Here is what they did in the study: They asked people who were entering a grocery store to fill out a self-forgiveness scale specifically regarding over-spending in the past and a scale that assesses beliefs about whether people can change their abilities or not.  For the latter variable, the researchers were interested, for example, in whether participants believed they could or could not change their spending habits if they overspent.

Those who believe that people, including themselves, can change unwanted habits are called incrementalists.  This issue of incrementalism is important in this research because the authors were hypothesizing that if people think that they cannot change their behavior of over-spending (they are not incrementalists), then they likely will be more cautious in how they spend relative to the incrementalists who might take the cavalier attitude that “I can always change bad behavior.”

So, the expectation in the research was this: Those who over-spent in the past and who now have forgiven themselves, and who think they can change, will have problematic spending on this new shopping venture.  This is what the authors called—three times—the “dark side” of self-forgiveness.

So, then, what did they find?  In Study 1, with over 100 participants, the statistical results were not significant.  The findings approached significance in that those who forgave themselves and who are incrementalists (believing that they can change and so over-spending should not be that big of a deal) tended to spend more, but again it was not statistically significant.

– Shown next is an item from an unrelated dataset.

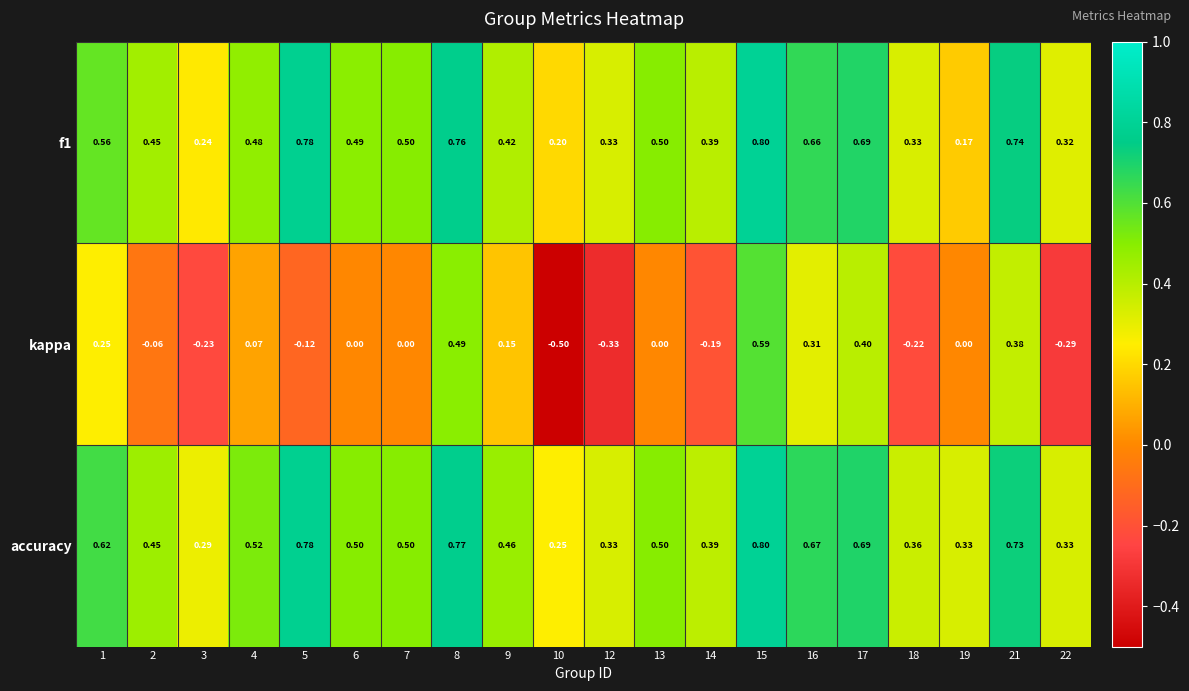

Which series changed the most between 6 and 21?

kappa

In Study 2, they did a larger study with over 200 participants and found the exact same thing.  There was no statistical significance for self-forgivers, who are incrementalists, to over-spend.

Upon their third try, they looked at spending relative to what was the pre-determined budget prior to shopping.  Here they did find that those who self-forgave for over-spending in the past and who were incrementalists (thinking they could change and so the over-spending probably is not a big deal) did spend more than those who kept themselves in check because they were not incrementalists (in other words, they did not trust themselves to change spending habits as much as people with the incremental beliefs that they could change).

Yet, here is the bottom-line critique of this work: The authors never assessed: 1) whether or not the participants who spent more than they had planned had way-overdone the spending; 2) whether or not the spending was harmful to their budget or to the family’s budget; and 3) whether or not any true economic injustice was done by the purchase.

The average reported total amount spent by participants in Study 2 was $74.06.  For the majority of people, this hardly would destroy the family finances.  In other words, was this kind of spending harmful?  Self-forgiveness takes place in the context of harm, of unjust treatment, often toward others, and is seen by the self-forgiver as unjust.  Was this kind of spending in this study unjust?  The authors did not ask the participants if they thought this was the case.

So, in the final analysis, we see that in one of three statistical tries, participants, who formerly have self-forgiven for over-spending and who think they can change their behavior, spend perhaps a little more than those who think they cannot change.  How big is this difference and how serious is it for the family?  Given the statistical failure in two out of three tries and given the small sum spent on the average ($74.06), it seems to me that calling this a “dark side” of self-forgiveness is not warranted, at least for now.  Do you see how there is a “dark side” to exaggerating conclusions about the dark side of forgiveness?

Robert

Peetz, J., Davydenko, M., & Wohl, M. J. A. (2021). The cost of self-forgiveness: Incremental theorists 
spend more money after forgiving the self for past overspending. Personality and Individual Differences, 179, 110902.